#### Study material
- - - -

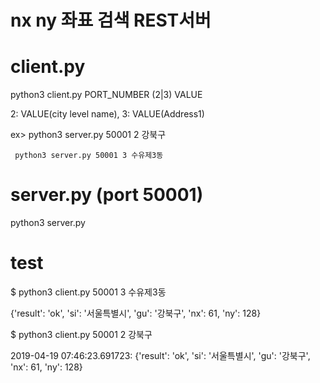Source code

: # nx ny 좌표 검색 REST서버

# client.py
python3 client.py PORT_NUMBER (2|3) VALUE

2: VALUE(city level name), 3: VALUE(Address1)

 ex> python3 server.py 50001 2 강북구
 
     python3 server.py 50001 3 수유제3동

# server.py (port 50001)

python3 server.py

# test

$ python3 client.py 50001 3 수유제3동

{'result': 'ok', 'si': '서울특별시', 'gu': '강북구', 'nx': 61, 'ny': 128}

$ python3 client.py 50001 2 강북구

2019-04-19 07:46:23.691723: {'result': 'ok', 'si': '서울특별시', 'gu': '강북구', 'nx': 61, 'ny': 128}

- - - -

#### To-do item
From the line with "# server.py (port 50001)" to the last line of the material, give every line again exactly, and only those lines.

#### Answer below
# server.py (port 50001)

python3 server.py

# test

$ python3 client.py 50001 3 수유제3동

{'result': 'ok', 'si': '서울특별시', 'gu': '강북구', 'nx': 61, 'ny': 128}

$ python3 client.py 50001 2 강북구

2019-04-19 07:46:23.691723: {'result': 'ok', 'si': '서울특별시', 'gu': '강북구', 'nx': 61, 'ny': 128}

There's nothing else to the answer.